Passage provided:
---+---

Julyan mentioned that the church will possibly be smaller but still prophetic. I recall a conversation where the following slogan was mentioned for Trinity Methodist Church The Centre.
“Digging into village life.”
With so many services being withdrawn locally, Post Office, local shops, public houses etc, elements that were not just valuable for the goods and services they provided, there is an opportunity for the local church to step in and become the binding that holds the fabric of the local community together. (Perhaps this is what the church in older peoples eyes used to be and to do.)Over to you for comment
Shalom
Time for something new in response to hope with Easter season still with us. I preached last Sunday evening on the Emmaus story, making the point that only one of the two disciples, Cleopas, is named. Has Luke left a space for his reader to be the other disciple? It can be interesting and enlightening to think ourselves into the biblical situations and Luke eases the way for us in this account. Think what these two disciples felt like; think of their probable sense of hopelessness, defeat, failure, frustration. What is it to know Jesus present among us in those times?

---+---

Problems to work on:
(1) List the feelings that the church passage says the two disciples probably had.
(2) Answer these questions from the church passage:
(a) Which church was the slogan mentioned for?
(b) Which of the two disciples in the Emmaus story is named?
(c) When did the writer preach on the Emmaus story?
(3) Write out a portion of the church passage word for word. Begin at the words "Julyan mentioned that" and stop after "Church The Centre.".

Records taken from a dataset

---+---

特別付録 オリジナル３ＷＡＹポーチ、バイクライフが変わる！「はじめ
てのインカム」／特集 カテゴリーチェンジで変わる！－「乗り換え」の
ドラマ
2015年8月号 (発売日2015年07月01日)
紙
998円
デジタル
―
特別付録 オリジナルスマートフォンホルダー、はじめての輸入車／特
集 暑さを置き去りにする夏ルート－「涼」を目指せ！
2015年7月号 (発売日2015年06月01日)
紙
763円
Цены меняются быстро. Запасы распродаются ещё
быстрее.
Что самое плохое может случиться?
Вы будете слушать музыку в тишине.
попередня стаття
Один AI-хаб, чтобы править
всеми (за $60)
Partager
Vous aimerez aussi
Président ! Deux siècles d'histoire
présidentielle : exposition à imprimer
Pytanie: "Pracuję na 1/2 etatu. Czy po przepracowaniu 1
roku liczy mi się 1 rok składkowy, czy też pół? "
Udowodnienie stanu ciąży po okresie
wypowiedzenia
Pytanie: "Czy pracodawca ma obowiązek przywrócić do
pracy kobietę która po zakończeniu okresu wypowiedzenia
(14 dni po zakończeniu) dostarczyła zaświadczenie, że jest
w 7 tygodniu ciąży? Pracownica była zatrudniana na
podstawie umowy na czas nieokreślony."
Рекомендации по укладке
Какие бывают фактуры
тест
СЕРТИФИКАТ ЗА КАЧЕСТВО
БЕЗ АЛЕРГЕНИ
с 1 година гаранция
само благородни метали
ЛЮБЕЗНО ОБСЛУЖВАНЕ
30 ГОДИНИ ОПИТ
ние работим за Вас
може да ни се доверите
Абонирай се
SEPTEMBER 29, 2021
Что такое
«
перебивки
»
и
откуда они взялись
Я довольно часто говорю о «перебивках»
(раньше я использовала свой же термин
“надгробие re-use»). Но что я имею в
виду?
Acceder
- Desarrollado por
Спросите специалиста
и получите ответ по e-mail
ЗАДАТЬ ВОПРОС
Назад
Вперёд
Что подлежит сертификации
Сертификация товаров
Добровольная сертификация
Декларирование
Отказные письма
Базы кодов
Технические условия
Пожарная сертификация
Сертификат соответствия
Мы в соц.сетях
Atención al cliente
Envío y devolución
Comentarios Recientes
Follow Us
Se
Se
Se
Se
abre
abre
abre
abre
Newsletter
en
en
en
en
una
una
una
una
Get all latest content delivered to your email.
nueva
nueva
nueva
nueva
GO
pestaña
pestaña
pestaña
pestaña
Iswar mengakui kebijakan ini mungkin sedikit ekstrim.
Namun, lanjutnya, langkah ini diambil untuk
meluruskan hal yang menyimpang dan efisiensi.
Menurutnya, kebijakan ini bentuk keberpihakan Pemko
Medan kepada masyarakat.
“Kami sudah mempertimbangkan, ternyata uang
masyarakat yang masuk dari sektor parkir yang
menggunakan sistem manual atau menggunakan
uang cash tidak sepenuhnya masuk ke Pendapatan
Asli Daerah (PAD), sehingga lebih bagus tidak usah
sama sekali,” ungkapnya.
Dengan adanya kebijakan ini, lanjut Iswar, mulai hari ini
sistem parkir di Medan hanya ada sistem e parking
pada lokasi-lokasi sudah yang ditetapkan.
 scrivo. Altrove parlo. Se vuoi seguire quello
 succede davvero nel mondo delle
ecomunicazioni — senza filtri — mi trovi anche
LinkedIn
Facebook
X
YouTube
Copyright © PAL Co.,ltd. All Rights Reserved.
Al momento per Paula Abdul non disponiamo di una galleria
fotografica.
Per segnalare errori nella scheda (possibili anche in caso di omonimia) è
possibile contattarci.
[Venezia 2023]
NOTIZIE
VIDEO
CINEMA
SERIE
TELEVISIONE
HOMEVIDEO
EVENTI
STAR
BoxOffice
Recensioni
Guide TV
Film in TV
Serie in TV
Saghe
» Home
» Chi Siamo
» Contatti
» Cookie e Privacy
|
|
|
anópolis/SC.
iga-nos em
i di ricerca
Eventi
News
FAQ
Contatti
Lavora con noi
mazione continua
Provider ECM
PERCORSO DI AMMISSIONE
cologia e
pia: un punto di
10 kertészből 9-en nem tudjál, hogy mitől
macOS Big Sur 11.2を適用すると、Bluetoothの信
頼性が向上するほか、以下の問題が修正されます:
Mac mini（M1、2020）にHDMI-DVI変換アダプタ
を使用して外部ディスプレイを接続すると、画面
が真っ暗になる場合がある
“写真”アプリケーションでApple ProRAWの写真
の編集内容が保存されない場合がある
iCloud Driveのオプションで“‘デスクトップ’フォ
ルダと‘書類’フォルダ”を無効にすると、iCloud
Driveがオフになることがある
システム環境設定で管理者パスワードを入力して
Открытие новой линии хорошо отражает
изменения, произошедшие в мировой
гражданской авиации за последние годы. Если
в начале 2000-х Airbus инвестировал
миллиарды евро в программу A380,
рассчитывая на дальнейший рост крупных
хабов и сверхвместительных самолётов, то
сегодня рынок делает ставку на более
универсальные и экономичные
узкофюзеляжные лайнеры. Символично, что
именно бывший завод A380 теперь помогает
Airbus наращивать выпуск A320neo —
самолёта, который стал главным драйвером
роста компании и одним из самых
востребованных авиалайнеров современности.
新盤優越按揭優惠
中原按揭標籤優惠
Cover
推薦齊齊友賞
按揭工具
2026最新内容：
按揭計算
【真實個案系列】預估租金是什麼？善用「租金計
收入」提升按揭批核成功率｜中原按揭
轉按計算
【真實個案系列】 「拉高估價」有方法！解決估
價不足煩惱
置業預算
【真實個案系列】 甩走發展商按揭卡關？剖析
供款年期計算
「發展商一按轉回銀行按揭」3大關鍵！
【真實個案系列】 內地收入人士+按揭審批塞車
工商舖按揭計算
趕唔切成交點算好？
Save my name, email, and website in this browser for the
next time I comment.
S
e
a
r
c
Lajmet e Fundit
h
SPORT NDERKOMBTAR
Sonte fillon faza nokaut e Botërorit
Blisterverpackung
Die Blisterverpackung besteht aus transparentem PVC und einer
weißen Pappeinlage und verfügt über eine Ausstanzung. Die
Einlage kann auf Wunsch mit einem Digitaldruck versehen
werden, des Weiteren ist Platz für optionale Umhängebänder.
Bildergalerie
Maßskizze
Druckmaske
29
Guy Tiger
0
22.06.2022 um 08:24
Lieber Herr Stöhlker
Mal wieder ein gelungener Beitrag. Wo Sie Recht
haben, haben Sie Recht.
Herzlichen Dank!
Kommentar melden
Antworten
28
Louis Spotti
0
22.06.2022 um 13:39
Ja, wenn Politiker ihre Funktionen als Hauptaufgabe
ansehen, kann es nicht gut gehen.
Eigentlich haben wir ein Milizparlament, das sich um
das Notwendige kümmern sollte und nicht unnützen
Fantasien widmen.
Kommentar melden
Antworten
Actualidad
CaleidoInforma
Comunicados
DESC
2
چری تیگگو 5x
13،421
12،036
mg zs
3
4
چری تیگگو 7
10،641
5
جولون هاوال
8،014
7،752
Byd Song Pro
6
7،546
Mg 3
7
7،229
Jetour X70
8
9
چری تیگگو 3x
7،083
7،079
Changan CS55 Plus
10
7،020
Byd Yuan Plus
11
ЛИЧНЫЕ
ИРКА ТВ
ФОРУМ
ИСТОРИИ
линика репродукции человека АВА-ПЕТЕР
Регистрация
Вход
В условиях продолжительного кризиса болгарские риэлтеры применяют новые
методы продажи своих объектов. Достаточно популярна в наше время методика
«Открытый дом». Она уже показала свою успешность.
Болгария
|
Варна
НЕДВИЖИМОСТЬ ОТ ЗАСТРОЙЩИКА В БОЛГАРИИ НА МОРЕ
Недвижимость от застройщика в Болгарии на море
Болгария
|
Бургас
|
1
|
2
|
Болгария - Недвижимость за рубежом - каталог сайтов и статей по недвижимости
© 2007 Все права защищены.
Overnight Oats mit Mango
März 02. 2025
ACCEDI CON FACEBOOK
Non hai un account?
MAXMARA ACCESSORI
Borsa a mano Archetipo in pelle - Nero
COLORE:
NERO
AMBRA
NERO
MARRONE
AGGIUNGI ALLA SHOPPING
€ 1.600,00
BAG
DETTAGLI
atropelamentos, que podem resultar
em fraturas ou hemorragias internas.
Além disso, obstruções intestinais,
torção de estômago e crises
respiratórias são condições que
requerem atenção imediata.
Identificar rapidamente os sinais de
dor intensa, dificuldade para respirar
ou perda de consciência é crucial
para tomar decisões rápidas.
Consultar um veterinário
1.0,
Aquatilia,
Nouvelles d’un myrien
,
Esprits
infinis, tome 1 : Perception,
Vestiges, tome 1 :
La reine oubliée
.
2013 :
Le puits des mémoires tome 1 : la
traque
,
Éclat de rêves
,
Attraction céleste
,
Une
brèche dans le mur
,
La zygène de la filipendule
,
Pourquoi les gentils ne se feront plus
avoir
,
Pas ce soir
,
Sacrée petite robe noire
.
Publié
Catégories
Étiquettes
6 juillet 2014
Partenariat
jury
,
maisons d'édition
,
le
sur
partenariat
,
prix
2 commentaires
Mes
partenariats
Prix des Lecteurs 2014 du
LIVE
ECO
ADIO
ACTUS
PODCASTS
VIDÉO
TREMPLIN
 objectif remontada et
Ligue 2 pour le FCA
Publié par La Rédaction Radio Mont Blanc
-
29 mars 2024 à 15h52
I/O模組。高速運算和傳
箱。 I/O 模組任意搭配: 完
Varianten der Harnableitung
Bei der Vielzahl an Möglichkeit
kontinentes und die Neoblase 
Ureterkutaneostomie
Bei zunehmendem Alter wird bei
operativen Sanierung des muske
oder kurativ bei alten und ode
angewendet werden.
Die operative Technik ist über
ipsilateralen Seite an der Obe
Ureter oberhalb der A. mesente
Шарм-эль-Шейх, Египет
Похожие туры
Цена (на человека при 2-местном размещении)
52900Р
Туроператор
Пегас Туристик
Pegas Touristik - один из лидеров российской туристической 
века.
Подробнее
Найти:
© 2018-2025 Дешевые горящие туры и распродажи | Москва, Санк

---+---

Numbered answers:
(1) hopelessness, defeat, failure, frustration

(2)
(a) Trinity Methodist Church The Centre
(b) Cleopas
(c) Last Sunday evening

(3)
Julyan mentioned that the church will possibly be smaller but still prophetic. I recall a conversation where the following slogan was mentioned for Trinity Methodist Church The Centre.